### Supplied passage
===
(Kingsford and Iron River, MI.)–What is Lyme disease? Lyme disease is caused by infection with Borrelia bacteria following a bite from an infected tick.
How common is Lyme disease? Lyme disease is endemic to North America, Europe, Russia and China. It is the most common tick-borne disease in the United States. The Northeast/Mid-Atlantic coast, as well as areas of the upper Midwest, accounted for more than nine out of 10 cases reported in 2013 in the United States with the total number of cases reported numbering around 20,000.
How is Lyme disease spread, and who is at risk for it? Lyme disease is transmitted by the bite of infected ticks, mainly blacklegged (deer) ticks. The majority of transmissions occur following bites by immature ticks or nymphs. Due to the lifecycle of ticks, the majority of infections occur in the spring and summer months. Lyme disease is not transmitted from person to person. While infection during pregnancy may cause an infection of the placenta that result in stillbirth, no recognizable pattern of congenital Lyme infection has been identified.
===
### Data for analysis
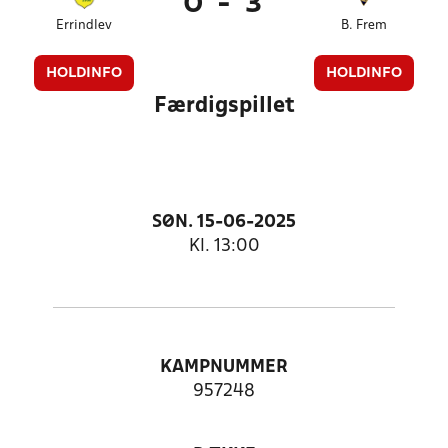
0
-
3
Errindlev
B. Frem
HOLDINFO
HOLDINFO
Færdigspillet
SØN. 15-06-2025
Kl. 13:00
KAMPNUMMER
957248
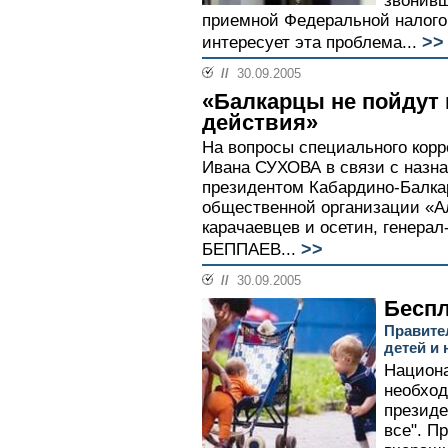
звонивш
приемной Федеральной налого
>>
интересует эта проблема...
//
30.09.2005
«Балкарцы не пойдут 
действия»
На вопросы специального кор
Ивана СУХОВА в связи с назн
президентом Кабардино-Балка
общественной организации «А
карачаевцев и осетин, генера
>>
БЕППАЕВ...
//
30.09.2005
Бесп
Правите
детей и
Национа
необход
президе
все". П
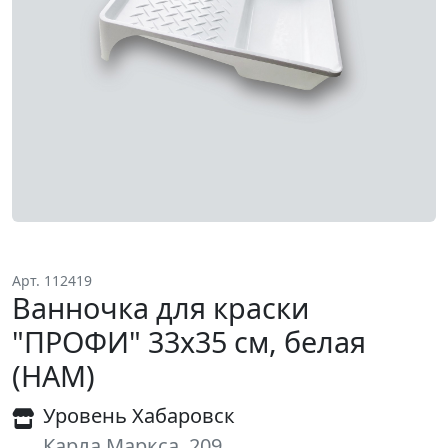
Арт. 112419
Ванночка для краски
"ПРОФИ" 33х35 см, белая
(НАМ)
Уровень Хабаровск
Карла Маркса, 209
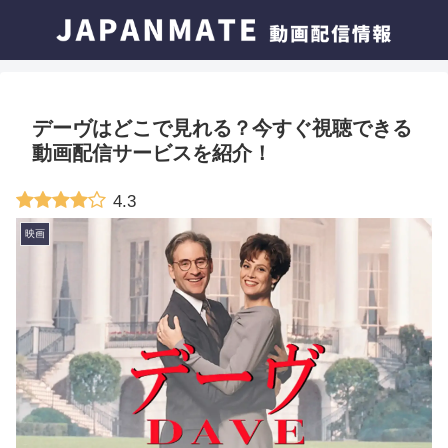
デーヴはどこで見れる？今すぐ視聴できる
動画配信サービスを紹介！
4.3
映画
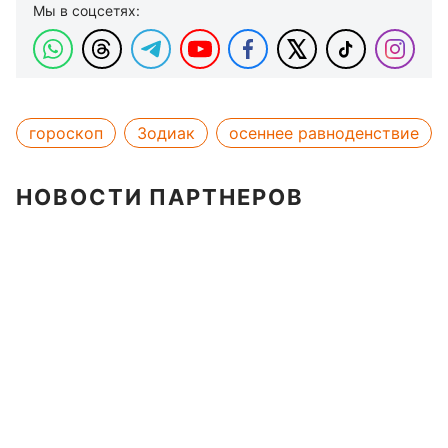
Мы в соцсетях:
гороскоп
Зодиак
осеннее равноденствие
НОВОСТИ ПАРТНЕРОВ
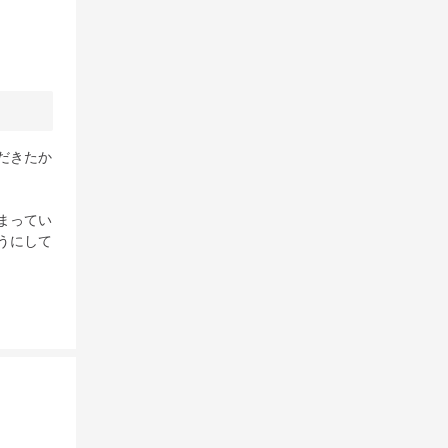
だきたか
まってい
うにして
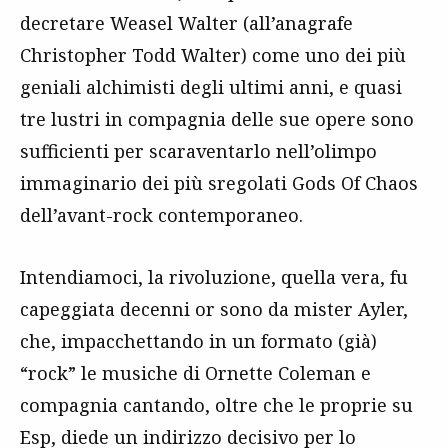
decretare Weasel Walter (all’anagrafe
Christopher Todd Walter) come uno dei più
geniali alchimisti degli ultimi anni, e quasi
tre lustri in compagnia delle sue opere sono
sufficienti per scaraventarlo nell’olimpo
immaginario dei più sregolati Gods Of Chaos
dell’avant-rock contemporaneo.
Intendiamoci, la rivoluzione, quella vera, fu
capeggiata decenni or sono da mister Ayler,
che, impacchettando in un formato (già)
“rock” le musiche di Ornette Coleman e
compagnia cantando, oltre che le proprie su
Esp, diede un indirizzo decisivo per lo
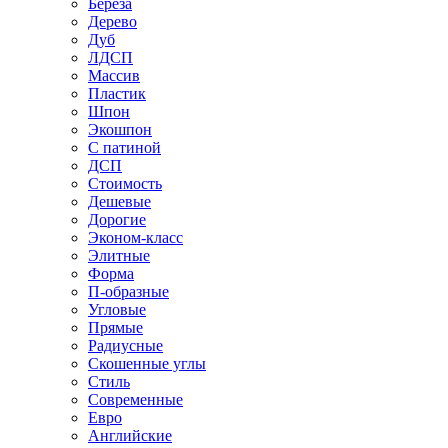
Береза
Дерево
Дуб
ЛДСП
Массив
Пластик
Шпон
Экошпон
С патиной
ДСП
Стоимость
Дешевые
Дорогие
Эконом-класс
Элитные
Форма
П-образные
Угловые
Прямые
Радиусные
Скошенные углы
Стиль
Современные
Евро
Английские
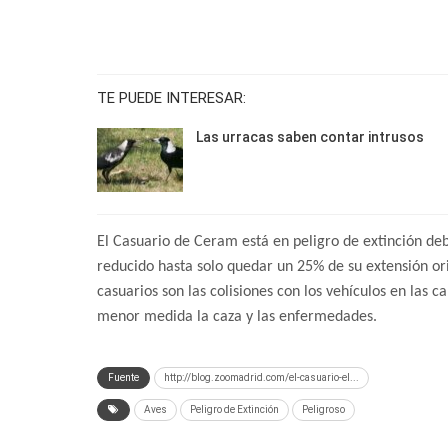
TE PUEDE INTERESAR:
Las urracas saben contar intrusos
El Casuario de Ceram está en peligro de extinción debi
reducido hasta solo quedar un 25% de su extensión or
casuarios son las colisiones con los vehículos en las 
menor medida la caza y las enfermedades.
Fuente
http://blog.zoomadrid.com/el-casuario-el...
Aves
Peligro de Extinción
Peligroso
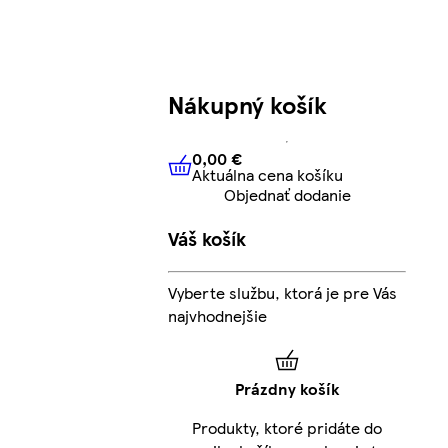
Nákupný košík
0,00 €
Aktuálna cena košíku
0,00 €
Aktuálna cena košíku
Objednať dodanie
Váš košík
Vyberte službu, ktorá je pre Vás
najvhodnejšie
Prázdny košík
Produkty, ktoré pridáte do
===
### What you will do
(a) Say whether each statement agrees with the Lyme disease text, answering yes or no and quoting the words that decide it: (i) Lyme disease can pass from one person to another. (ii) Most infections happen in the spring and summer months. (iii) Lyme disease is the most common tick-borne disease in the United States.
(b) Duplicate the Lyme disease text from "(Kingsford and Iron" up to and including "numbering around 20,000.".
The items are separate from the Lyme disease text.

### Activity answers
(a)
(i) No: "Lyme disease is not transmitted from person to person."
(ii) Yes: "the majority of infections occur in the spring and summer months."
(iii) Yes: "It is the most common tick-borne disease in the United States."

(b)
(Kingsford and Iron River, MI.)–What is Lyme disease? Lyme disease is caused by infection with Borrelia bacteria following a bite from an infected tick.
How common is Lyme disease? Lyme disease is endemic to North America, Europe, Russia and China. It is the most common tick-borne disease in the United States. The Northeast/Mid-Atlantic coast, as well as areas of the upper Midwest, accounted for more than nine out of 10 cases reported in 2013 in the United States with the total number of cases reported numbering around 20,000.